If you’re using streaming data, you can create a new test sample list from your original source file by going back to Data > Curate and re-segmenting the file using a smaller offset or even “All Shifts”. This will create a new, larger sample list, most of which will consist of samples that are slightly different from the ones on which the tool was trained. Run an accuracy test on this list and see if your results hold up.

Analyzing the Results

Key insights available in the trial results tab

FieldDescription
Confusion MatrixDisplays the matrix comparing the model's predictions with the ground truths (if labeled data is provided).
StatisticsExpands detailed metrics related to the model’s performance.
Sample-Level DetailsAllows viewing of individual sample predictions, including errors and correct results.
Waveform ComparisonEnables visualization of the waveform for each data segment to compare successful and unsuccessful predictions.

Exporting Results

To export the test results for further analysis:

  1. View Sample-Level Details
    • Click on the Show Sample-Level Details button (located at the bottom left).
    • Use the GUI to filter and view errors, correct predictions, or all results.
  2. Export to CSV
    • Click on the Export to CSV button to download the results.

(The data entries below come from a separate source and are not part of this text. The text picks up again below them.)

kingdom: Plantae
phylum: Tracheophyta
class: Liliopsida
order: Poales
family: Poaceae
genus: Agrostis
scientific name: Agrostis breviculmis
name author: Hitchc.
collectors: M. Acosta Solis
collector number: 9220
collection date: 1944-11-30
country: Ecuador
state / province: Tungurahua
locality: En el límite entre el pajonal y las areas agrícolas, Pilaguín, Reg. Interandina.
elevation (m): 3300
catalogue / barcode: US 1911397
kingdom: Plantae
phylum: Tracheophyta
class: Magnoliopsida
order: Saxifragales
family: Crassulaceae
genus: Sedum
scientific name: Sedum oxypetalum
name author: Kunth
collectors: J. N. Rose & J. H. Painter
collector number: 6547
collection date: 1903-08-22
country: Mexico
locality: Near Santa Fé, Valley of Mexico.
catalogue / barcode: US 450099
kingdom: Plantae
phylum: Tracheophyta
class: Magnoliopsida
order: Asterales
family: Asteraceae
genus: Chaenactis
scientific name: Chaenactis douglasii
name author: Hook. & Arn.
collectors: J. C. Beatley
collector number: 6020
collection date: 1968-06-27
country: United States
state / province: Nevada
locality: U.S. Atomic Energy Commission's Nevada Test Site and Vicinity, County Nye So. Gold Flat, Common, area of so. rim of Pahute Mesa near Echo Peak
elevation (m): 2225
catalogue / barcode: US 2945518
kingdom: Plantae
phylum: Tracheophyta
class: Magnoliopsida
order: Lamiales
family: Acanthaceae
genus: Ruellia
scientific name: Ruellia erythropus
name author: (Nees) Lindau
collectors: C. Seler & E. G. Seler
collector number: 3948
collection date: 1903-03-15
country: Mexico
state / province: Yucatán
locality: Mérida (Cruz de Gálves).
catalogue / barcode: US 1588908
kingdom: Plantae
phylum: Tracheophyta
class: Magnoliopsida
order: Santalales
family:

Fields in Exported Results:

  • Results: Predictions made by the model.
  • Expected Results: Labels provided during data upload (ground truths).

Working with Blind Datasets

For testing against blind datasets (data without labeled ground truths):

  • Upload the data files and segment them appropriately.
  • Initiate the test job as described earlier.
  • Since no confusion matrix will be generated, you can still export the raw results in a CSV file for analysis.

Using Waveform Visualization

To compare the waveform plots of successful versus unsuccessful predictions:

  1. Go to the View Sample tab.
  2. Click on the waveform for a specific block of data.
  3. Analyze the visual differences to identify patterns or areas for improvement.

This visualization helps in understanding the relationship between data characteristics and prediction outcomes.